As he progressed through what would ultimately be six terms in the Senate, Biden became known for his willingness to reach across the aisle to craft legislation like the Violence Against Women Act and the 1994 crime bill and as a crucial voice in U.S. conflicts overseas.
Another presidential bid in 2008 ended in failure. But his years on Capitol Hill and in foreign policy and his connection with white working-class voters later won him a place on former President Barack Obama’s presidential ticket.
In 2015, Biden mulled making a third bid for the White House, but the death of his son, Beau, from brain cancer that May was a devastating blow that Biden said left him emotionally unable to mount an effective campaign.
By the time Obama awarded him the Presidential Medal of Freedom in a surprise ceremony at the end of his second term, praising his vice president as a “lion of American history,” the event seemed to mark a tearful end to Biden’s political ambitions.
It was that faith in his own character and experience that persuaded Biden to make a third run at the White House.

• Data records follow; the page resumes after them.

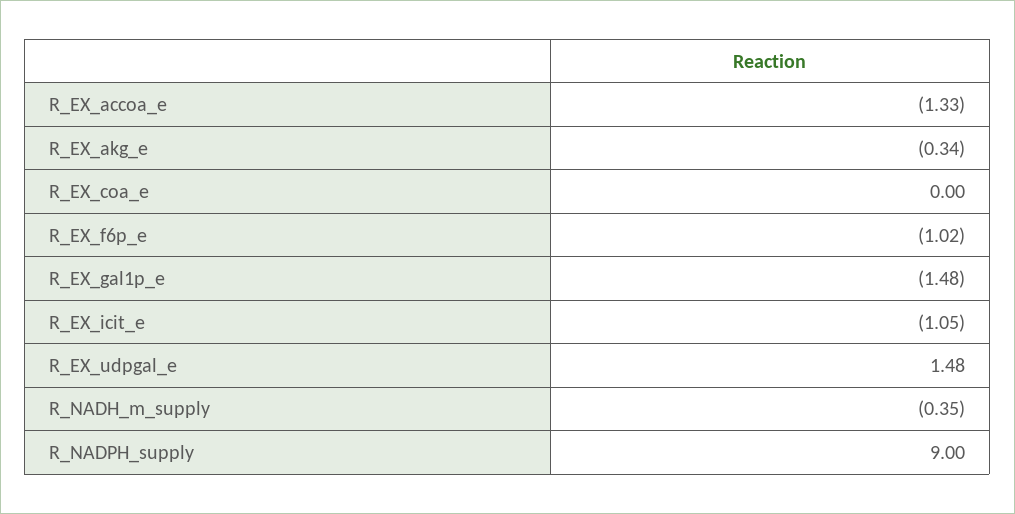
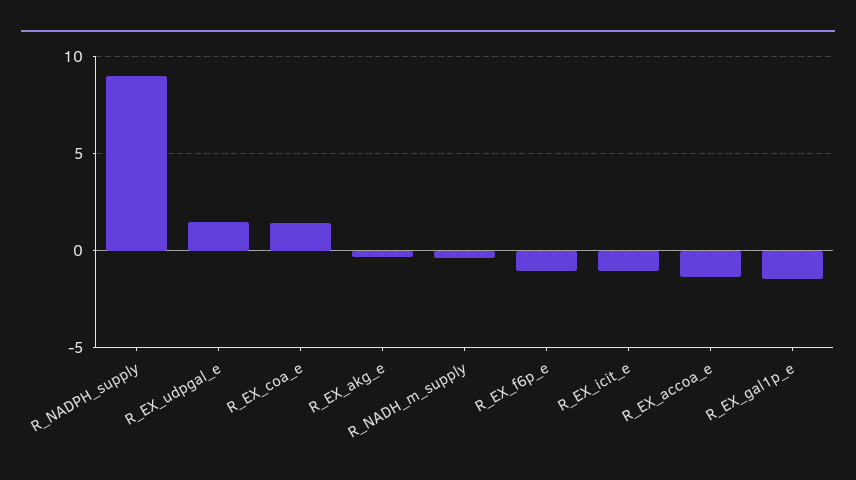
  {
    "R_EX_accoa_e": -1.33,
    "R_EX_akg_e": -0.34,
-   "R_EX_coa_e": 0,
+   "R_EX_coa_e": 1.5,
    "R_EX_f6p_e": -1.02,
    "R_EX_gal1p_e": -1.48,
    "R_EX_icit_e": -1.05,
    "R_EX_udpgal_e": 1.48,
    "R_NADH_m_supply": -0.35,
    "R_NADPH_supply": 9
  }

Five months before announcing his bid with a 3 1/2-minute video casting the election as a national emergency, Biden described himself as the “most qualified person” for the job. When confronted by a moderator with a list of his possible political liabilities, he dismissed them all as minor issues compared with the huge problems faced by the country.
“I am a gaffe machine, but my God, what a wonderful thing compared to a guy who can’t tell the truth,” he said during a stop on his book tour in 2018. “The question is, what kind of nation are we becoming?”